= Work request =
How many lines of these entries hold the string "Земля"? Reply with the number alone.

Stored records:
-------

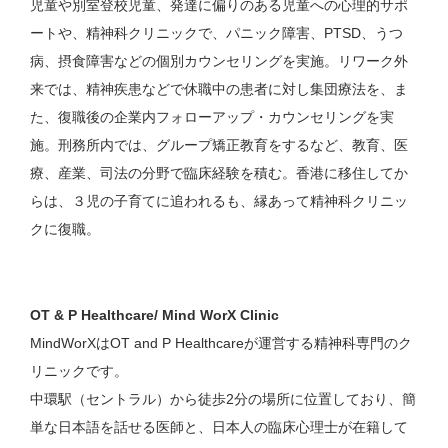
児童や別室登校児童、発達に偏りのある児童への心理的サポ
ートや、精神科クリニックで、パニック障害、PTSD、うつ
病、摂食障害などの個別カウンセリングを実施。リワーク外
来では、精神疾患などで休職中の患者に対し集団療法を、ま
た、復職後の企業内フォローアップ・カウンセリングを実
施。刑務所内では、グループ矯正教育をするなど、教育、医
療、産業、司法の分野で臨床経験を積む。香港に移住してか
らは、３児の子育てに追われるも、縁あって精神科クリニッ
クに復職。
OT & P Healthcare/ Mind WorX Clinic
MindWorXはOT and P Healthcareが運営する精神科専門のク
リニックです。
中環駅（セントラル）から徒歩2分の場所に位置しており、簡
単な日本語を話せる医師と、日本人の臨床心理士が在籍して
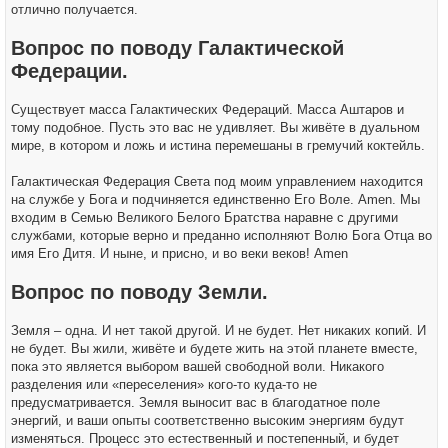
отлично получается.
Вопрос по поводу Галактической
Федерации.
Существует масса Галактических Федераций. Масса Аштаров и
тому подобное. Пусть это вас не удивляет. Вы живёте в дуальном
мире, в котором и ложь и истина перемешаны в гремучий коктейль.
Галактическая Федерация Света под моим управлением находится
на службе у Бога и подчиняется единственно Его Воле. Amen. Мы
входим в Семью Великого Белого Братства наравне с другими
службами, которые верно и преданно исполняют Волю Бога Отца во
имя Его Дитя. И ныне, и присно, и во веки веков! Amen
Вопрос по поводу Земли.
Земля – одна. И нет такой другой. И не будет. Нет никаких копий. И
не будет. Вы жили, живёте и будете жить на этой планете вместе,
пока это является выбором вашей свободной воли. Никакого
разделения или «переселения» кого-то куда-то не
предусматривается. Земля выносит вас в благодатное поле
энергий, и ваши опыты соответственно высоким энергиям будут
изменяться. Процесс это естественный и постепенный, и будет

-------

= Completed exercise =
2